Christian schüttelte seinen Kopf und sagte: „Nachholen muss ich nichts. Denn als Student habe ich alles mitgenommen, was ging. So ist es auch jetzt. Die Freiheiten, die ich habe, sind unbezahlbar. Da kann ich nicht widerstehen.“

„Hast du als Wirt eines Restaurants solche Freiheiten auch, Erwin?“, fragte Mathis, „oder stehst du fortwährend unter Zwang, den Appetit deiner Gäste zu bedienen? Du bist jetzt dran – erzähle uns von dir.“

Mit Erwin war jeder gern zusammen; er hatte ein einnehmendes Wesen, das jeden beglückte, der ihn traf. Er war nicht groß, hatte dunkle Haare und ein sehr freundliches Lächeln, das wie eine Einladung in sein Restaurant wirkte.
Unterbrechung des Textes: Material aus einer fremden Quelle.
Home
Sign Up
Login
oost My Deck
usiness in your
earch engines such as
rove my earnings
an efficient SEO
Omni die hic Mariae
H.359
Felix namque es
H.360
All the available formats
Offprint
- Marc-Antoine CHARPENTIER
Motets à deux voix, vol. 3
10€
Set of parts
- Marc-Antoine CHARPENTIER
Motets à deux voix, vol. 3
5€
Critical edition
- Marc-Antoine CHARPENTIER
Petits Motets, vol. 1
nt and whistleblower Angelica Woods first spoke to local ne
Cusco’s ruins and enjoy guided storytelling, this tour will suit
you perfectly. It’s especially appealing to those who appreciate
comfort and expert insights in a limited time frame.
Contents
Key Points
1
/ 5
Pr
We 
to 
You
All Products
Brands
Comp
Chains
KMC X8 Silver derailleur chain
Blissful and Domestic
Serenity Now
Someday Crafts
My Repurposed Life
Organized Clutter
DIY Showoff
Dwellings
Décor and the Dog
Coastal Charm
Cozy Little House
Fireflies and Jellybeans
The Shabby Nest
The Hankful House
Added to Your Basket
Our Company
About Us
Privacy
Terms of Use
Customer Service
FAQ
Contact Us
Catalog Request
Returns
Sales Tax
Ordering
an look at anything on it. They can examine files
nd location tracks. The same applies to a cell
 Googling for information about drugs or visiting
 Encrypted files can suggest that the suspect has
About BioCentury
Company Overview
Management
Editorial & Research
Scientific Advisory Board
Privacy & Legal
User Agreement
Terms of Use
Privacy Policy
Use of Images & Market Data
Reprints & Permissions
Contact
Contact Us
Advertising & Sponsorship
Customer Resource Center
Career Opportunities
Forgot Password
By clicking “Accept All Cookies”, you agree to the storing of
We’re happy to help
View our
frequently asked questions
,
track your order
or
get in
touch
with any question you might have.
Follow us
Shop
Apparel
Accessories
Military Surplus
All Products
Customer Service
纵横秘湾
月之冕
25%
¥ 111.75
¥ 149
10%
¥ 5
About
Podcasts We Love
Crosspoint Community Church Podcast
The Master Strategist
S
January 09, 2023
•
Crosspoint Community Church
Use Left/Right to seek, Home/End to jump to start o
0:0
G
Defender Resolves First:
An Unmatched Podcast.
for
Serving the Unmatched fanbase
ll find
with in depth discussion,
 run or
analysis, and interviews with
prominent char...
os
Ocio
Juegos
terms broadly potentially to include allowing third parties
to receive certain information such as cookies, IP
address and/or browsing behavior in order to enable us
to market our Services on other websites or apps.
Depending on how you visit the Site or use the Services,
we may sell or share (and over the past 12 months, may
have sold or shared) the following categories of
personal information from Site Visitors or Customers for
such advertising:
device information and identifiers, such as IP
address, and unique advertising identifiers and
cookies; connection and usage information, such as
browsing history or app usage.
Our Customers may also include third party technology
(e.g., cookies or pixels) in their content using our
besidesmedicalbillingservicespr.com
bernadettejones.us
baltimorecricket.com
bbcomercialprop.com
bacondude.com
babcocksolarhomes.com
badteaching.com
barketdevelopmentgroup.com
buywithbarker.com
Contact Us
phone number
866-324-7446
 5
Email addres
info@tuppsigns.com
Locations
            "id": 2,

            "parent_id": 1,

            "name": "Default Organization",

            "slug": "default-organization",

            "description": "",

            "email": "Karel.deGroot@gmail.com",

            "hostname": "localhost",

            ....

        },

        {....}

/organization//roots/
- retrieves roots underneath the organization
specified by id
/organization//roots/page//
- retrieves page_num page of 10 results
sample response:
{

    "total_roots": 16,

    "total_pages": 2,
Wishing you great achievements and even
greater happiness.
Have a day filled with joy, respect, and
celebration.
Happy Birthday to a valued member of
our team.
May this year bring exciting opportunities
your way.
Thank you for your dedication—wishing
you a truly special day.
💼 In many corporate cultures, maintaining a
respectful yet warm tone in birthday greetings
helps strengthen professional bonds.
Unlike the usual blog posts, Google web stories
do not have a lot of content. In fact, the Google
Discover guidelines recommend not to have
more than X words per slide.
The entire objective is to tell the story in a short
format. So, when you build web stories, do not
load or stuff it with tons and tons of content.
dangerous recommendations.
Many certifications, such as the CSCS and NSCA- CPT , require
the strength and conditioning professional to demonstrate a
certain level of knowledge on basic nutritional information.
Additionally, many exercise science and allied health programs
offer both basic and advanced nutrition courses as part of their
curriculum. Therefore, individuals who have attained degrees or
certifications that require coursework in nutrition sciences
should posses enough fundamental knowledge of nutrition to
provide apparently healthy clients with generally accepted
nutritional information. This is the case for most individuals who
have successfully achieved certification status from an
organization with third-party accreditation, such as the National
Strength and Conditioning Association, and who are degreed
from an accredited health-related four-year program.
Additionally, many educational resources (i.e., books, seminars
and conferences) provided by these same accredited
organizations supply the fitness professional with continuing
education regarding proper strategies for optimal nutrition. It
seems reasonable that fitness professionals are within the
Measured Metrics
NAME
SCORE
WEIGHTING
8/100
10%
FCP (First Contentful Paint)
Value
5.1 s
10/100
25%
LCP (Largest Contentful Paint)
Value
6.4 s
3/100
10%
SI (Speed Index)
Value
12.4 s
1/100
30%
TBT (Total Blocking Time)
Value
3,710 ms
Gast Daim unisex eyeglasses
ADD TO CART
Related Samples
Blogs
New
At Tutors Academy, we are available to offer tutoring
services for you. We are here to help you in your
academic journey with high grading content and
Erwin hatte gegen den Willen seiner Eltern Philosophie studiert; sie hätten vorgezogen, wenn er gleich nach dem Abitur in ihrem Gasthof tätig geworden wäre. Dass er das Gymnasium besuchte, unterstützten sie; denn so lernte er Englisch, Französisch und Spanisch, was für ihn als künftigem Gastronomen sehr hilfreich war.